Additional pitches focused on how to improve the delivery of obesity care, osteoporosis care, smoking cessation efforts, Parkinson’s care, transgender preventative healthcare, and palliative care for patients with advanced heart failure. The number of teams in contention for funding will be narrowed by October to three or four teams that will formally start in January.
About Dartmouth Health
Dartmouth Health, New Hampshire's only academic health system and the state's largest private employer, serves patients across northern New England. Dartmouth Health provides access to more than 2,000 providers in almost every area of medicine, delivering care at its flagship hospital, Dartmouth Hitchcock Medical Center (DHMC) in Lebanon, NH, as well as across its wide network of hospitals, clinics and care facilities. DHMC is consistently named the #1 hospital in New Hampshire by U.S. News & World Report, and recognized for high performance in numerous clinical specialties and procedures. Dartmouth Health includes Dartmouth Cancer Center, one of only 54 National Cancer Institute-designated Comprehensive Cancer Centers in the nation, and the only such center in northern New England; Dartmouth Health Children’s, which includes Children’s Hospital at Dartmouth Hitchcock Medical Center, the state’s only children’s hospital, and multiple clinic locations around the region; member hospitals in Lebanon, Keene and New London, NH, and Bennington and Windsor, VT; Visiting Nurse and Hospice for Vermont and New Hampshire; and more than 24 clinics that provide ambulatory services across New Hampshire and Vermont.
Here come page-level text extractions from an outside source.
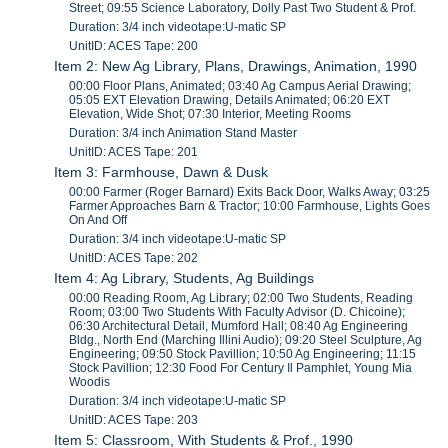
Street; 09:55 Science Laboratory, Dolly Past Two Student & Prof.
Duration: 3/4 inch videotape:U-matic SP
UnitID: ACES Tape: 200
Item 2: New Ag Library, Plans, Drawings, Animation, 1990
00:00 Floor Plans, Animated; 03:40 Ag Campus Aerial Drawing;
05:05 EXT Elevation Drawing, Details Animated; 06:20 EXT
Elevation, Wide Shot; 07:30 Interior, Meeting Rooms
Duration: 3/4 inch Animation Stand Master
UnitID: ACES Tape: 201
Item 3: Farmhouse, Dawn & Dusk
00:00 Farmer (Roger Barnard) Exits Back Door, Walks Away; 03:25
Farmer Approaches Barn & Tractor; 10:00 Farmhouse, Lights Goes
On And Off
Duration: 3/4 inch videotape:U-matic SP
UnitID: ACES Tape: 202
Item 4: Ag Library, Students, Ag Buildings
00:00 Reading Room, Ag Library; 02:00 Two Students, Reading
Room; 03:00 Two Students With Faculty Advisor (D. Chicoine);
06:30 Architectural Detail, Mumford Hall; 08:40 Ag Engineering
Bldg., North End (Marching Illini Audio); 09:20 Steel Sculpture, Ag
Engineering; 09:50 Stock Pavillion; 10:50 Ag Engineering; 11:15
Stock Pavillion; 12:30 Food For Century Il Pamphlet, Young Mia
Woodis
Duration: 3/4 inch videotape:U-matic SP
UnitID: ACES Tape: 203
Item 5: Classroom, With Students & Prof., 1990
Through its historical partnership with Dartmouth and the Geisel School of Medicine, Dartmouth Health trains nearly 400 medical residents and fellows annually, and performs cutting-edge research and clinical trials recognized across the globe with Geisel and the White River Junction VA Medical Center in White River Junction, VT. Dartmouth Health and its more than 13,000 employees are deeply committed to serving the healthcare needs of everyone in our communities, and to providing each of our patients with exceptional, personal care.